I am a die-hard Auburn Tigers football fan. I have been known (ahem) to keep a whiteboard next to the couch on Saturdays with game times and channels so I could more effectively keep track of how every other game being played affected my Tigers. I yell and jump around, do victory dances, and have been known to to leave the room after an exceptionally bad play. I’m a lunatic … in fact, some might say I’m a fanatic. Okay, honestly, some have said – including my husband who, when preaching a sermon on worship, used my football-insanity as an example of what worship looks like. See, I’m changed on game days … watching Auburn play affects my countenance and it affects what I do and how I act when the game is over.
In the church, we need to understand the importance of worship. And recognize what worship is and is not. Worship isn’t “choruses” or hymns, pipe organs or electric guitars, standing or sitting, hands up or down … worship is far better defined as “Worth-Ship.” And, as my husband likes to remind our church, we ALL give worth-ship to something. In fact, we were created to do so. The issue isn’t, “How do we worship?” The real question is, “What or who do we worship?”
Isaiah 1 reveals to us what God intends our worship of Him to be. God had clearly told the Israelites what He desired from them in terms of worship. He had outlined a full sacrificial system designed not only to meet their need of forgiveness but also to meet their need for worship. But, it was not their sacrifices He wanted … it was their hearts.
“The multitude of your sacrifices – what are they to me?” says the Lord. “I have more than enough of burnt offerings, of rams and the fat of fattened animals. I have no pleasure in the blood of bulls and lambs and goats.” v. 11 NIV
They were doing what they had been commanded, what they had been instructed. God continues by saying, “Stop bringing meaningless offerings! … I cannot bear your evil assemblies” (v. 13). He tells them their festivals and feasts “have become a burden” and speaks of being weary of them (v.14).
In verse 15 we find this eye-opening statement:
“When you spread out your hands in prayer, I will hide my eyes from you; even if you offer prayers, I will not listen.”
Can you imagine God saying to us, “Enough! Enough of your songs and dramas, enough of your creeds and rituals, enough of the pretense!”
That’s what God was saying to the Israelites.

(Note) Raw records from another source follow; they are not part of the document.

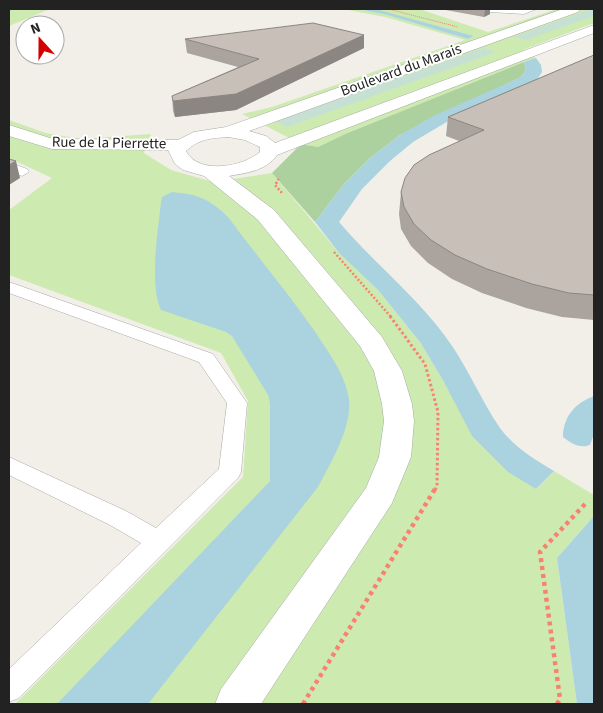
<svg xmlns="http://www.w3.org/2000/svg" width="603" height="713" font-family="'Source Sans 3',sans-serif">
	<rect width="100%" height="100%" fill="#f2efe9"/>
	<path fill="#cdebb0" d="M 9,9 L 50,9 L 9,26 Z
		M 343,9 C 385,9 428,27 468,39 L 474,36 L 372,9 L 419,9 L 488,32 L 557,9 L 594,9 L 594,23 L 523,50 L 536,58 L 345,134 L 318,147 L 301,144 L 242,114 L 272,107 L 465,40 L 385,17 Z
		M 9,120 L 46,133 L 81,139 L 151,134 L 144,153 L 171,170 L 213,182 L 272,173 L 340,254 L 378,290 L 420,342 L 444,382 L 536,489 L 554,471 L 594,495 L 594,516 L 557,558 L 577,704 L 15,704 L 243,477 L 248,401 L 221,353 L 9,275 L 9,210 L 52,178 L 9,158 Z"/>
	<path fill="#add19e" d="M 524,62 L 526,70 L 521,77 L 400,135 L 370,158 L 344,184 L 315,222 L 272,173 L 301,144 L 318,147 L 345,134 Z"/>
	<path fill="#c6e0d4" d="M 591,9 L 594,9 L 594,16 L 526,40 L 513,37 Z
		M 484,48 L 496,52 L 287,127 L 275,121 Z"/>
	<path fill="#aad3df" d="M 358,9 L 379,10 L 474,36 L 468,39 L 388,15 Z
		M 536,58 L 541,65 L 542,72 L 536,81 L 450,120 L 413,142 L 390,161 L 362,189 L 339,222 C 373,262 414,294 445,336 C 467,365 480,399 500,428 C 513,446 535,460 554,471 L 536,489 L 508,472 L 472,436 L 444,382 L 420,342 L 378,290 L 340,254 L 315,222 L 344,184 L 370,158 L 400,135 L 433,116 L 521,77 L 526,70 L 524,62 Z
		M 172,192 C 197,194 210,199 228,217 C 257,256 288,293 316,333 C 328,352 343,371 348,394 C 355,423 331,462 318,487 L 148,704 L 57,704 L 270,481 L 270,403 L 268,395 L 232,336 L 226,332 L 161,310 C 149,284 158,231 161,202 L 162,197 Z
		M 594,396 L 594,434 L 590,445 C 579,449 571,443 563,437 C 563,417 575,403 594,396 Z
		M 594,516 L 594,704 L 577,704 L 557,558 Z"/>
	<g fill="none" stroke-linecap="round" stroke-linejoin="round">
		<g stroke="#a9a9a9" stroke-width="1">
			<path id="service" d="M 486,9 L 537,9 L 524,14 L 490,12 Z
				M 9,162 L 27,169 L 29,172 L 22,176 L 9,171 Z
				M 9,282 L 213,354 L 247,403 L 241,472 L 238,478 L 19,698 L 9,702 L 9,669 L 141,543 L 110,525 L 9,475 L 9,457 L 126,511 L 156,528 L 219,469 L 227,403 L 199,362 L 9,293 Z"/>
		</g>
		<g stroke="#a9a9a9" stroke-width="1">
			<path id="minor" d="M 563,9 L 580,9 L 578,12 L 249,131 L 266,136 L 275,143 L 594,25 L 594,33 L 277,155 C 266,171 246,173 229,176 L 274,210 L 382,337 L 402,371 L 412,404 L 414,421 L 411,457 L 392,503 L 261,704 L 215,704 L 221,689 L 366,488 L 379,457 L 384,421 L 382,404 L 374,371 L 360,346 L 258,220 L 204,176 L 183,170 L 175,164 L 168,150 L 52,149 L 9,136 L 9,125 L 53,139 L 178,140 L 194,132 L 226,127 ZM 228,137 L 245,140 L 260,147 L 260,152 C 243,167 198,175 186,151 C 198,139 212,138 228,137 Z"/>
		</g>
		<path stroke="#fa8072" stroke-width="1" stroke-dasharray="1 1" stroke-linecap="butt" d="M 388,9 L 458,27"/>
		<path stroke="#fa8072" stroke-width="2" stroke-dasharray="2 2" stroke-linecap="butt" d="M 276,184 L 279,178"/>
		<path stroke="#fa8072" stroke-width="2.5" stroke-dasharray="2 2" stroke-linecap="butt" d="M 277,182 L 275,185 L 282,193
			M 334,252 L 391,317"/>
		<path stroke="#fa8072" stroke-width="3" stroke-dasharray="2.5 2.5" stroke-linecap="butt" d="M 390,316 L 425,364 L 438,412 L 437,486 L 435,490"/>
		<path stroke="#fa8072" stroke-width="4.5" stroke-dasharray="4 4" stroke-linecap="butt" d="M 303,704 L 435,489
			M 557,704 L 560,699 L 540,552 L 586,503"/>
		<use href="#service" fill="#fff" fill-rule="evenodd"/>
		<use href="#minor" fill="#fff" fill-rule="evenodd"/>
	</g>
	<path fill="#aba49e" d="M 440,9 L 490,9 L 490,14 L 484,17 Z
		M 364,35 L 364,48 L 236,110 L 175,117 L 173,111 L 172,96 L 238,67 L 187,53 L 185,39 Z
		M 594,55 L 594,320 L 562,317 L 526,308 L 482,293 L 452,279 L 428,263 L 411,246 L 401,229 L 399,214 L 401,192 L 459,141 L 446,136 L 448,117 Z"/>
	<path fill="#8b8681" d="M 485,9 L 490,9 L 490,14 L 484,17 Z
		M 364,35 L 364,48 L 236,110 L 175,117 L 173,101 Z
		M 16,161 L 20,178 L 9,185 L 9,165 Z"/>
	<path fill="#c7bfb8" stroke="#8b8681" d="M 313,23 L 364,35 L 236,94 L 173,101 L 172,96 L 259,59 L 185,39 Z
		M 594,55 L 594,295 L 569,293 L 532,284 L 487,269 L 455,255 L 431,240 L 414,224 L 404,207 L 401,192 L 405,178 L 414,165 L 429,155 L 484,130 L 448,117 Z
		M 9,159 L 16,161 L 9,165 Z"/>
	<g text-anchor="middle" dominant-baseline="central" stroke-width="4" stroke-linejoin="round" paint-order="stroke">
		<g font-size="15" fill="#222" stroke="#fff">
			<text transform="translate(401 70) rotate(-20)">Boulevard du Marais</text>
			<text transform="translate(109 143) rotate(1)">Rue de la Pierrette</text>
		</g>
	</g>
	<rect width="603" height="713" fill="none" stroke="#222222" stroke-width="20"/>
	<g transform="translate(40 40) rotate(339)"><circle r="24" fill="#ffffff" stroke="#a7a7a7"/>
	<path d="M0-4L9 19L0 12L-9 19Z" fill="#d40000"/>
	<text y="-8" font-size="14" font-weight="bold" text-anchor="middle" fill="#222222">N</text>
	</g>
</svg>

They were in day-to-day life no different from any other people and yet they continued to do all those “things” they had been commanded. And God said (and continues to say), “Enough!”
Then He gives us these beautiful words of hope:
“Stop doing what is wrong and learn to do right! Seek justice, encourage the oppressed. Defend the cause of the fatherless, plead the case of the widow … Though your sins are like scarlet, they shall be white as snow; though they are red like crimson, they shall be as wool.” (v.16 – 19)
Worshiping God isn’t about what we do in church … it’s about what we do when we leave. It doesn’t matter what songs are sung and what (if any!) instruments are a part. Worship isn’t music style or preference and when we limit it to that, we miss the great joy of experiencing worship in spirit and in truth (John 4:23-24). Worship, true worship, will always change us!
Just like the result of an Auburn football game affects what I do after the final whistle is blown, so worship – if it is real – will affect what we do after we have experienced it.
Have you experienced true worship? How has that changed you?